I was kicking myself for missing American Hustle (2013) when it was in theatres, so I rushed to buy my own copy the day of its release. I’m still kicking myself but I finally watched it (twice), and through ten Academy Award nominations, hundreds of period costumes, and Bradley Cooper’s perm, writer-director David O. Russell managed to sneak two energy references into the movie.

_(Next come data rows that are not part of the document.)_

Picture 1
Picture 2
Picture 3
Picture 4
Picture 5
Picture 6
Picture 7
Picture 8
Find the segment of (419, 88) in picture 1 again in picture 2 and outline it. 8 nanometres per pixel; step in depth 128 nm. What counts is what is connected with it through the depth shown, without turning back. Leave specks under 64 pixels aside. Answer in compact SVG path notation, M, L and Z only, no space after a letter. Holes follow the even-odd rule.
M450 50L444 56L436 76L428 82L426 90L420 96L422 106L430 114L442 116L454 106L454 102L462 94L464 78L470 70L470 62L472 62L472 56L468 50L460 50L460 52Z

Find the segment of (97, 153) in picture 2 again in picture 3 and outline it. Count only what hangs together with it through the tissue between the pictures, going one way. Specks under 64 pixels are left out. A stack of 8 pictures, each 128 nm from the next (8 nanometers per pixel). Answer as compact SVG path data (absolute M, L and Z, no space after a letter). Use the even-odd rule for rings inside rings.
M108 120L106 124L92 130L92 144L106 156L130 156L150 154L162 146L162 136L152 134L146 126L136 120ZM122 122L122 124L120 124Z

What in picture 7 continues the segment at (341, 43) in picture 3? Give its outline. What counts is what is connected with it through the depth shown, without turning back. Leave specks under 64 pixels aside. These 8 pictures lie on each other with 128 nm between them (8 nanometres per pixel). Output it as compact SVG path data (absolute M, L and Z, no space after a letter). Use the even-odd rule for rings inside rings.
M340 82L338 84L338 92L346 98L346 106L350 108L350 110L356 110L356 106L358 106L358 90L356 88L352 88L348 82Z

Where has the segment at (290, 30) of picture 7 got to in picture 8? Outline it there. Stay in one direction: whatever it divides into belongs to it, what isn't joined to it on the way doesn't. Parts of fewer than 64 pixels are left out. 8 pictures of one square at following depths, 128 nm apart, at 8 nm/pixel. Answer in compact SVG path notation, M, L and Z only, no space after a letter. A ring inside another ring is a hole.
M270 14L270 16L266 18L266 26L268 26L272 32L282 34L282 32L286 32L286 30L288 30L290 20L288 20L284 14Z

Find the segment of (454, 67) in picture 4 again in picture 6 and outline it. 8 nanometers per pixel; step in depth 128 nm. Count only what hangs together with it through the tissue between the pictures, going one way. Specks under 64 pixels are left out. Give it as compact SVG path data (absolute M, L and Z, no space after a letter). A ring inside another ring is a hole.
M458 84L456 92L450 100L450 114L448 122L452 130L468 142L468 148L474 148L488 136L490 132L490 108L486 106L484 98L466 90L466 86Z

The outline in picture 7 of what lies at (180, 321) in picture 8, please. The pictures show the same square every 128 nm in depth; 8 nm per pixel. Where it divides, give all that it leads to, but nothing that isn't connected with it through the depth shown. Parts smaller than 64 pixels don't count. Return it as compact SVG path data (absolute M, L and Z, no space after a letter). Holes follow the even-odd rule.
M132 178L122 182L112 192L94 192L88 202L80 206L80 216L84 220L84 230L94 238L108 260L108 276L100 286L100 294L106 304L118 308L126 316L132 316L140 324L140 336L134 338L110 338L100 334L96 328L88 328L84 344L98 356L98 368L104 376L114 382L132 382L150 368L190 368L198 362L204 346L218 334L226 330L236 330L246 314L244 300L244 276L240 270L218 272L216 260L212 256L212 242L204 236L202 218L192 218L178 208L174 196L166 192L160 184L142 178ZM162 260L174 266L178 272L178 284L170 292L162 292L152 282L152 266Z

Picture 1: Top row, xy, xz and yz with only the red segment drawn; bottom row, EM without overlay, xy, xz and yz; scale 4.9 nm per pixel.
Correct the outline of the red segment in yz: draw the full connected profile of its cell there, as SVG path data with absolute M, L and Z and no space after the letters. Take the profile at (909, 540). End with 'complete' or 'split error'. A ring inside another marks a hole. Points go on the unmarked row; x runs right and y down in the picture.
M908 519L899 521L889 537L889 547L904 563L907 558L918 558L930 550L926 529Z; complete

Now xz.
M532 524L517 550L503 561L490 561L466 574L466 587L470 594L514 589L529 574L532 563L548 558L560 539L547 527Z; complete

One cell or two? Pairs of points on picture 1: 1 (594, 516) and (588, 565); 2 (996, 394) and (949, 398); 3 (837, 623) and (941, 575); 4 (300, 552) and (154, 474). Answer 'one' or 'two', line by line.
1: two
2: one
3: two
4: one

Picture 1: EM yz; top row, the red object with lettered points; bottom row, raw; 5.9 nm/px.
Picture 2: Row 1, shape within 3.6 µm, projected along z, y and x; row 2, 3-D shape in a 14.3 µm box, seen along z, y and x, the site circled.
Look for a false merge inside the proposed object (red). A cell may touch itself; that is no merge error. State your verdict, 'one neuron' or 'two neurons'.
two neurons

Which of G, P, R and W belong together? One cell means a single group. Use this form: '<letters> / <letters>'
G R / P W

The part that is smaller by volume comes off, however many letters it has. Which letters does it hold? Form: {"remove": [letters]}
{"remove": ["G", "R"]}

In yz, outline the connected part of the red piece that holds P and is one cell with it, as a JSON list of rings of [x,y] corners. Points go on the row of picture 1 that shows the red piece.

[Spoiler Alert] If like Dr. Webber you have yet to see the picture, the entire plot is based on the real-life long-con codenamed ABSCAM. Using a fictional Arab sheikh with millions of dollars of oil revenue to invest, the FBI investigated and convicted a handful of politicians through the 1970s and 1980s for bribery and corruption. In many ways, this movie illustrates fears that many people have about the influence of oil money in politics. Unfortunately, it also portrays a dark moment in the history of racial tensions and xenophobia in the United States, the echoes of which are still with us today. As the con is heating up, a shady mob boss played by Robert De Niro says frankly of the American people, “After the oil embargo, gasoline crisis, the hijackings, the Olympics, they don’t want to see Arabs make money, trust me, not on our soil.” Energy is a flashpoint in more ways than one.
In addition to the oil references, a microwave oven makes a hilarious debut into the lives of the 1970s-era protagonists. The so-called “science oven” is given with specific instructions to not put any metal in it, because doing so can generate dangerous sparks. Jennifer Lawrence’s character demonstrates this danger by using the oven to cook a foil-wrapped casserole in a foil baking pan. The scene gives another meaning to her role in The Hunger Games: Catching Fire.